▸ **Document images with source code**
=-=-=-=-=

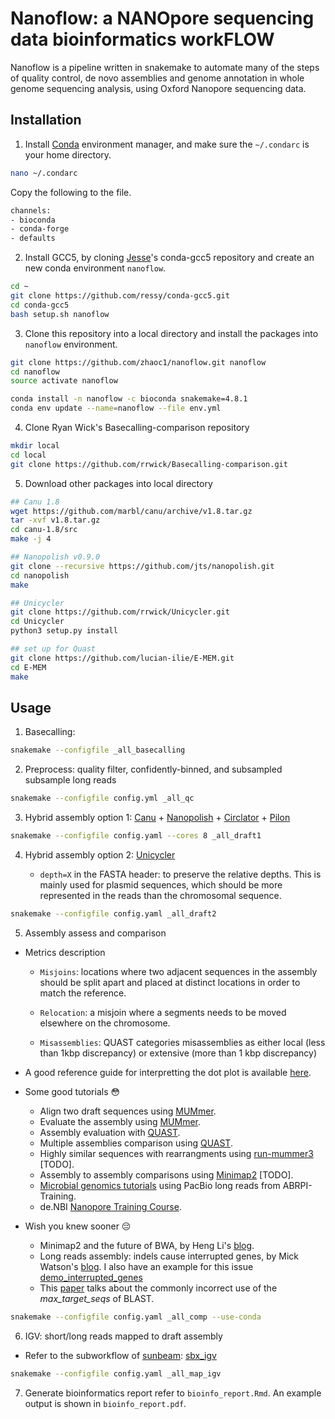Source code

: # Nanoflow: a NANOpore sequencing data bioinformatics workFLOW

Nanoflow is a pipeline written in snakemake to automate many of the steps of quality control, de novo assemblies and genome annotation in whole genome sequencing analysis, using Oxford Nanopore sequencing data.

## Installation

1. Install [Conda](https://conda.io/miniconda.html) environment manager, and make sure the `~/.condarc` is your home directory.
  ```bash
  nano ~/.condarc
  ```
  
  Copy the following to the file.
   ```bash
   channels:
  - bioconda
  - conda-forge
  - defaults
  ```

2. Install GCC5, by cloning [Jesse](https://github.com/ressy)'s conda-gcc5 repository and create an new conda environment `nanoflow`.
  
  ```bash
  cd ~
  git clone https://github.com/ressy/conda-gcc5.git
  cd conda-gcc5
  bash setup.sh nanoflow
  ```
  
3. Clone this repository into a local directory and install the packages into `nanoflow` environment.

  ```bash
  git clone https://github.com/zhaoc1/nanoflow.git nanoflow
  cd nanoflow
  source activate nanoflow
  
  conda install -n nanoflow -c bioconda snakemake=4.8.1
  conda env update --name=nanoflow --file env.yml
  ```
 
4. Clone Ryan Wick's Basecalling-comparison repository
  ```bash
  mkdir local
  cd local
  git clone https://github.com/rrwick/Basecalling-comparison.git
  ```

5. Download other packages into local directory
  ```bash
  ## Canu 1.8
  wget https://github.com/marbl/canu/archive/v1.8.tar.gz
  tar -xvf v1.8.tar.gz
  cd canu-1.8/src
  make -j 4

  ## Nanopolish v0.9.0
  git clone --recursive https://github.com/jts/nanopolish.git
  cd nanopolish
  make
  
  ## Unicycler
  git clone https://github.com/rrwick/Unicycler.git
  cd Unicycler
  python3 setup.py install
  
  ## set up for Quast
  git clone https://github.com/lucian-ilie/E-MEM.git
  cd E-MEM
  make
  ```

## Usage
1. Basecalling:
  ```bash
  snakemake --configfile _all_basecalling
  ```

2. Preprocess: quality filter, confidently-binned, and subsampled subsample long reads
  ```bash
  snakemake --configfile config.yml _all_qc
  ```
 
3. Hybrid assembly option 1: [ Canu](http://canu.readthedocs.io/en/latest/quick-start.html) + [ Nanopolish](http://nanopolish.readthedocs.io/en/latest/installation.html#installing-a-particular-release) + [ Circlator](https://github.com/sanger-pathogens/circlator/wiki/Brief-instructions) + [ Pilon](https://github.com/broadinstitute/pilon/wiki)
  ```bash
  snakemake --configfile config.yaml --cores 8 _all_draft1
  ```
  
4. Hybrid assembly option 2: [ Unicycler](https://github.com/rrwick/Unicycler#method-hybrid-assembly)

   * `depth=X` in the FASTA header: to preserve the relative depths. This is mainly used for plasmid sequences, which should be more represented in the reads than the chromosomal sequence.
 
  ```bash
  snakemake --configfile config.yaml _all_draft2
  ```

5. Assembly assess and comparison

  * Metrics description
    
    * `Misjoins`: locations where two adjacent sequences in the assembly should be split apart and placed at distinct locations in order to match the reference.

    * `Relocation`: a misjoin where a segments needs to be moved elsewhere on the chromosome.
    
     * `Misassemblies`: QUAST categories misassemblies as either local (less than 1kbp discrepancy) or extensive (more than 1 kbp discrepancy)
    
  * A good reference guide for interpretting the dot plot is available [ here](http://mummer.sourceforge.net/manual/AlignmentTypes.pdf).
    
  * Some good tutorials 😳
    - Align two draft sequences using [ MUMmer](http://mummer.sourceforge.net/manual/#aligningdraft).
    - Evaluate the assembly using [ MUMmer](http://nanopolish.readthedocs.io/en/latest/quickstart_consensus.html).
    - Assembly evaluation with [ QUAST](http://denbi-nanopore-training-course.readthedocs.io/en/latest/assembly_qc/quast.html).
    - Multiple assemblies comparison using [ QUAST](http://quast.bioinf.spbau.ru/manual.html#faq_q16).
    - Highly similar sequences with rearrangments using [ run-mummer3](http://mummer.sourceforge.net/manual/#mummer3) [TODO].
    - Assembly to assembly comparisons using [ Minimap2](https://github.com/lh3/minimap2/issues/109) [TODO].
    - [Microbial genomics tutorials](http://sepsis-omics.github.io/tutorials/modules/cmdline_assembly_v2/) using PacBio long reads from ABRPI-Training.
    - de.NBI [Nanopore Training Course](https://denbi-nanopore-training-course.readthedocs.io/en/latest/index.html).
    
   * Wish you knew sooner 😔
      - Minimap2 and the future of BWA, by Heng Li's [blog](https://lh3.github.io/2018/04/02/minimap2-and-the-future-of-bwa).
      - Long reads assembly: indels cause interrupted genes, by Mick Watson's [blog](http://www.opiniomics.org/a-simple-test-for-uncorrected-insertions-and-deletions-indels-in-bacterial-genomes/). I also have an example for this issue [ demo_interrupted_genes](https://github.com/zhaoc1/nanoflow/blob/master/demo_interruptted_genes.pdf)
      - This [paper](https://academic.oup.com/bioinformatics/advance-article-abstract/doi/10.1093/bioinformatics/bty833/5106166) talks about the commonly incorrect use of the *max_target_seqs* of BLAST.
  
  ```bash  
  snakemake --configfile config.yaml _all_comp --use-conda
  ```
  
 6. IGV: short/long reads mapped to draft assembly
   
   * Refer to the subworkflow of [ sunbeam](http://sunbeam.readthedocs.io/en/latest/): [ sbx_igv](https://github.com/sunbeam-labs/sbx_igv)
   
   ```bash
   snakemake --configfile config.yaml _all_map_igv
   ```
 
 7. Generate bioinformatics report refer to `bioinfo_report.Rmd`. An example output is shown in `bioinfo_report.pdf`.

=-=-=-=-=

▸ **INSTRUCTIONS FOR THE TASK**
Look above for the line holding "on the chromosome.". Print it and every line after it, exactly, through the line holding "- Evaluate the".

▸ **WRITTEN RESPONSE**
    * `Relocation`: a misjoin where a segments needs to be moved elsewhere on the chromosome.
    
     * `Misassemblies`: QUAST categories misassemblies as either local (less than 1kbp discrepancy) or extensive (more than 1 kbp discrepancy)
    
  * A good reference guide for interpretting the dot plot is available [ here](http://mummer.sourceforge.net/manual/AlignmentTypes.pdf).
    
  * Some good tutorials 😳
    - Align two draft sequences using [ MUMmer](http://mummer.sourceforge.net/manual/#aligningdraft).
    - Evaluate the assembly using [ MUMmer](http://nanopolish.readthedocs.io/en/latest/quickstart_consensus.html).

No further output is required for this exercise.